Photo credit: GIZ Markus Kirchgessener

Fostering the Growth of Inclusive Businesses

The G20 Challenge on Inclusive Business Innovation

Fostering the Growth of
Inclusive Businesses

Doing business with the Base of the Pyramid (BoP) isn’t exactly “business as usual”. From the start-up to the scale-up phases companies doing business with the poor come with their own set of challenges.

How to overcome challenges for scaling-up and replicating commercially viable inclusive business modelswas the focus of the first G20 Inclusive Business Workshop. The workshop featured the winners of the G20 Challenge for Inclusive Business Innovation: 15 outstanding businesses that offer innovative, scalable and financially sustainable ways of working with people at the BoP. These successful businesses present proven inclusive business models that have already created sizeable development results in various sectors including agriculture, affordable housing, health, education, water utilities, supply chain finance and retail.

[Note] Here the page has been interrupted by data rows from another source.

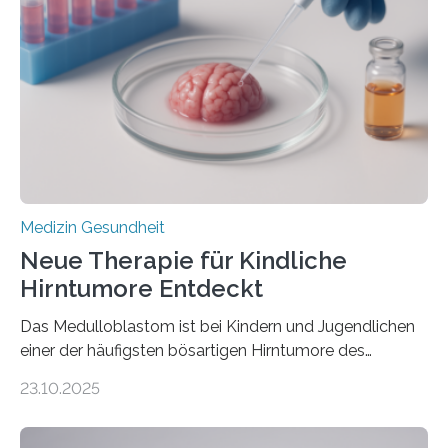
Herzbelastung und des oxidativen Stresses
Rhythmusstörungen reduzieren lassen. Würzburg. Die
hypertrophe Kardiomyopathie (HCM) ist die häufigste
erblich bedingte Herzerkrankung. Sie führt dazu, dass
sich die linke Herzkammer verdickt, der Herzmuskel zu
stark kontrahiert…
Medizin Gesundheit
Neue Therapie für Kindliche
Hirntumore Entdeckt
Das Medulloblastom ist bei Kindern und Jugendlichen
einer der häufigsten bösartigen Hirntumore des
Zentralen Nervensystems. Etwa 70 bis 80 Prozent der
23.10.2025
Betroffenen können mit heutigen Methoden geheilt
werden. Viele müssen jedoch mit schweren
Langzeitfolgen der aggressiven Therapien leben.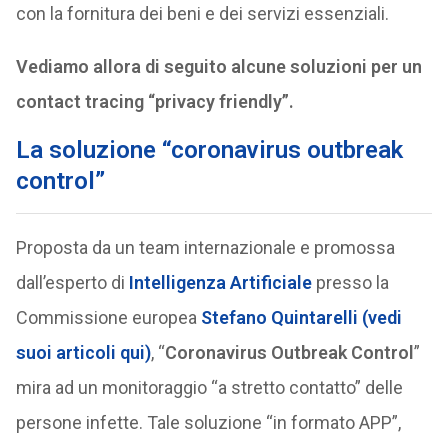
con la fornitura dei beni e dei servizi essenziali.
Vediamo allora di seguito alcune soluzioni per un
contact tracing “privacy friendly”.
La soluzione “coronavirus outbreak
control”
Proposta da un team internazionale e promossa
dall’esperto di
Intelligenza Artificiale
presso la
Commissione europea
Stefano Quintarelli (vedi
suoi articoli qui)
, “
Coronavirus Outbreak Control
”
mira ad un monitoraggio “a stretto contatto” delle
persone infette. Tale soluzione “in formato APP”,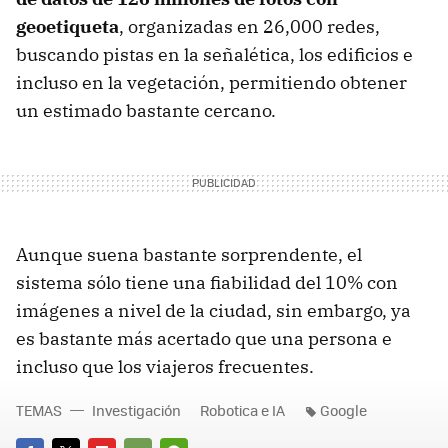
geoetiqueta
, organizadas en 26,000 redes,
buscando pistas en la señalética, los edificios e
incluso en la vegetación, permitiendo obtener
un estimado bastante cercano.
Aunque suena bastante sorprendente, el
sistema sólo tiene una fiabilidad del 10% con
imágenes a nivel de la ciudad, sin embargo, ya
es bastante más acertado que una persona e
incluso que los viajeros frecuentes.
TEMAS
Investigación
Robotica e IA
Google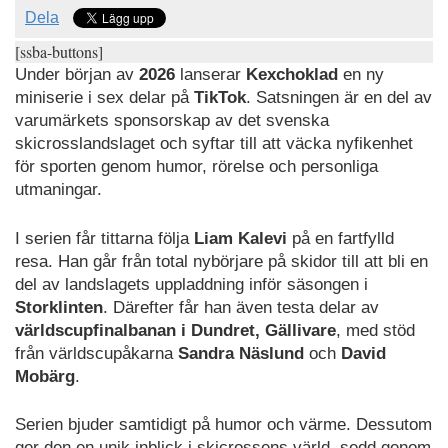
Dela
[ssba-buttons]
Under början av
2026
lanserar
Kexchoklad
en ny
miniserie i sex delar på
TikTok
. Satsningen är en del av
varumärkets sponsorskap av det svenska
skicrosslandslaget och syftar till att väcka nyfikenhet
för sporten genom humor, rörelse och personliga
utmaningar.
I serien får tittarna följa
Liam Kalevi
på en fartfylld
resa. Han går från total nybörjare på skidor till att bli en
del av landslagets uppladdning inför säsongen i
Storklinten
. Därefter får han även testa delar av
världscupfinalbanan i Dundret, Gällivare
, med stöd
från världscupåkarna
Sandra Näslund
och
David
Mobärg
.
Serien bjuder samtidigt på humor och värme. Dessutom
ger den en unik inblick i skicrossens värld, sedd genom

After the winners had been announced at the G20 Leaders Summit in Mexico in June 2012, the workshop was the first in a series where the winners came together to discuss the challenges of expanding their businesses and replicating them in new markets.

The workshop convened around 100 participants and represented a unique multi-stakeholder forum where the winners of the G20 Challenge met with executives of leading inclusive and other international businesses, representatives of development agencies and governments, investors as well as other experts in the field of inclusive business. The objective of the workshop was to foster the spread of inclusive businesses through showcasing successful examples, developing solutions to their growth challenges, and encouraging new business relationships.

The workshop topics were based on the results of preparatory interviews during which the G20 Challenge Winners were asked to identify their most pressing challenges in the scaling-up and replication phase. Access to finance for the businesses and providing finance to the people living at the BoP emerged as the biggest hurdles. This observation is in line with the fact that 36% of the 167 firms surveyed during the G20 Challenge award process also named access to finance along the value chain as the biggest obstacle, according to the International Finance Corporation’s “Policy Note on the Business Environment for Inclusive Business Mod…(2012).

In addition, fostering value chain development and innovation in BoP markets were also recognised as pressing challenges. G20 Challenge Winners further identified lack of physical and information infrastructures as well as low levels of education and skills of supplier, distributor, and retailer networks and customers as crucial obstacles, next to specific regulatory hurdleswhich complicate scaling-up and replication on the national and international level.

The first G20 Challenge Workshop provided a platform to discuss these specific challenges and to develop strategies to overcome them in highly productive working groups. The results of the discussions will also serve as key recommendations for the G20 High-Level Development Working Group on the work of the Private Investment and Job Creation Pillar.

The workshop series is organised by Germany and Saudi Arabia, in their role as co-facilitators of the G20 Pillar “Private Investment and Job Creation”, with generous additional support from the United Arab Emirates and in cooperation with the Siemens Stiftung (Foundation). Following the workshop in Berlin, additional regional workshops will follow in Africa, Asia and Latin America between December 2012 and mid-2013.